----- DATA PROVIDED

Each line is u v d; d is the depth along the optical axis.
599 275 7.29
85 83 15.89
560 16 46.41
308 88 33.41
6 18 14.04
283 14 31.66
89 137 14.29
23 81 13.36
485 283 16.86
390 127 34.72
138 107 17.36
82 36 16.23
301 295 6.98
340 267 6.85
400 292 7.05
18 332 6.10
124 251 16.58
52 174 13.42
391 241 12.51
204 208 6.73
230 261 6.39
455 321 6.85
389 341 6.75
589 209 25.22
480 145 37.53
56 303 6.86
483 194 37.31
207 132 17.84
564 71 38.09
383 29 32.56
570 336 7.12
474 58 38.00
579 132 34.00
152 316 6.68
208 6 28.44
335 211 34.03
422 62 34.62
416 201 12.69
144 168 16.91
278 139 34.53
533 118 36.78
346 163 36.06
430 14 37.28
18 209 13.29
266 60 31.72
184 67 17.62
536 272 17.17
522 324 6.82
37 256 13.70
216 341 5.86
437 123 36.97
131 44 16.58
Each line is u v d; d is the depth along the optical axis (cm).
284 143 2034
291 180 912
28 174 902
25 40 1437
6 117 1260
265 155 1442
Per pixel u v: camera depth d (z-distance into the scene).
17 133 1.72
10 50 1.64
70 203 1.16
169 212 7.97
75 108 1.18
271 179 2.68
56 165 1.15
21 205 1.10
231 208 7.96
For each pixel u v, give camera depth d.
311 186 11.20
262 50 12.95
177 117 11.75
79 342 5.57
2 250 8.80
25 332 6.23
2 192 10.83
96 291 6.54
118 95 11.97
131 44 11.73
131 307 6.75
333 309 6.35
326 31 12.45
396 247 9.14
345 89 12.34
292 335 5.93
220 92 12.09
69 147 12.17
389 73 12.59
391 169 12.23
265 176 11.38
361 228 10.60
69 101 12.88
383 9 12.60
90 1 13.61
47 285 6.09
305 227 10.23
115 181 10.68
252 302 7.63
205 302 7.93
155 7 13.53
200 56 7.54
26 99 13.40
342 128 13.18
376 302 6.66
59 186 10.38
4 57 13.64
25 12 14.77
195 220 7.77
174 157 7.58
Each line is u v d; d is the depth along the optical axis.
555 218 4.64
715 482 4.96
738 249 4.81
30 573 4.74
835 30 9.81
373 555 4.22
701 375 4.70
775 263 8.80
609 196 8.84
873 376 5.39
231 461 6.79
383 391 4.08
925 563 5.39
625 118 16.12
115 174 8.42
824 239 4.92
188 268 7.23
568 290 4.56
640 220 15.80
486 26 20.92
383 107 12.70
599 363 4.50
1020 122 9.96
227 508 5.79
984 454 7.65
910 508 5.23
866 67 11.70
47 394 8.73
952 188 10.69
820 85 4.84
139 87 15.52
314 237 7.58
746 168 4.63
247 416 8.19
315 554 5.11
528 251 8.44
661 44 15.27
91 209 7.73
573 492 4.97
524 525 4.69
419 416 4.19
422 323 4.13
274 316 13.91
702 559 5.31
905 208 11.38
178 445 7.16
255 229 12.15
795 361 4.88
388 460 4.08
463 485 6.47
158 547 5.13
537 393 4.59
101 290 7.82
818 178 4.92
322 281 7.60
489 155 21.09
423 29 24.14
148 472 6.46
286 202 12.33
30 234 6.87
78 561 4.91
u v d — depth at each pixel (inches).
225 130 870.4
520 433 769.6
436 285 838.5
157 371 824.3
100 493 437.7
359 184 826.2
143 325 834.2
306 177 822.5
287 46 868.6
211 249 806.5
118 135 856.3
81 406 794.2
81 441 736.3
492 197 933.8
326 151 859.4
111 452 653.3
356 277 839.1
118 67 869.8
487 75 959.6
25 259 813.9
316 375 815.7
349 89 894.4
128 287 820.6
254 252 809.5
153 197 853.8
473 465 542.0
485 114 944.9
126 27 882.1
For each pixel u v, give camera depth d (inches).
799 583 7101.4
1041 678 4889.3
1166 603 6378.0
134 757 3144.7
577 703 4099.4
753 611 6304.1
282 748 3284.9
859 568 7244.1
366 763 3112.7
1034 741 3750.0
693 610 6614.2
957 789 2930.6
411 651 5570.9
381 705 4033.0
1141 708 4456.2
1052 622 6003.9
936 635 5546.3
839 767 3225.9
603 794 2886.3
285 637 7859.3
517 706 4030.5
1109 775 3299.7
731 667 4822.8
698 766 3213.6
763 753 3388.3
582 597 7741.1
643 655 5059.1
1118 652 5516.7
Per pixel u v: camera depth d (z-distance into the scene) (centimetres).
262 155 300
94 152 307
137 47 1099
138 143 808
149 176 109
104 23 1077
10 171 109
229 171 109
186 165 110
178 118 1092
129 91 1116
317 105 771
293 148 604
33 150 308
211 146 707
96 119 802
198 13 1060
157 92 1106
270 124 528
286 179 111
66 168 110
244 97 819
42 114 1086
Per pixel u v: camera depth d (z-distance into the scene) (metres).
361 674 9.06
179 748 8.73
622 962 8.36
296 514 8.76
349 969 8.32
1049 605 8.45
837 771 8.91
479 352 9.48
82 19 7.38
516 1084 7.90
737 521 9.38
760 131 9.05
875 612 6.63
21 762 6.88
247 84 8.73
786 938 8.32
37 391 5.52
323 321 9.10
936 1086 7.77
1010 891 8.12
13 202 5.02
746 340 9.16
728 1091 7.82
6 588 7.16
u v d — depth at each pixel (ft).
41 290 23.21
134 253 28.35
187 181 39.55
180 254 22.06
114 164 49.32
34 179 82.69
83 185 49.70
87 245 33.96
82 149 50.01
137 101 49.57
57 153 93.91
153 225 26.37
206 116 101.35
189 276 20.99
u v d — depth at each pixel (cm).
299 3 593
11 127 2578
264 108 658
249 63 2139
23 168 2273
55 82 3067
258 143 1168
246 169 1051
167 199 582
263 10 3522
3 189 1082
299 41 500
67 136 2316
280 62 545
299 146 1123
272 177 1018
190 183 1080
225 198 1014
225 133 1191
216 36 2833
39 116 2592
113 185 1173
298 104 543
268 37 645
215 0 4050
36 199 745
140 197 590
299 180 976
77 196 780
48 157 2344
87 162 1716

----------

### EXERCISE
Look through the entries above and quote exactly the lines from the line with "582 597 7741.1" to the line with "317 105 771", counting both of those lines.

### WRITTEN REPLY
582 597 7741.1
643 655 5059.1
1118 652 5516.7
Per pixel u v: camera depth d (z-distance into the scene) (centimetres).
262 155 300
94 152 307
137 47 1099
138 143 808
149 176 109
104 23 1077
10 171 109
229 171 109
186 165 110
178 118 1092
129 91 1116
317 105 771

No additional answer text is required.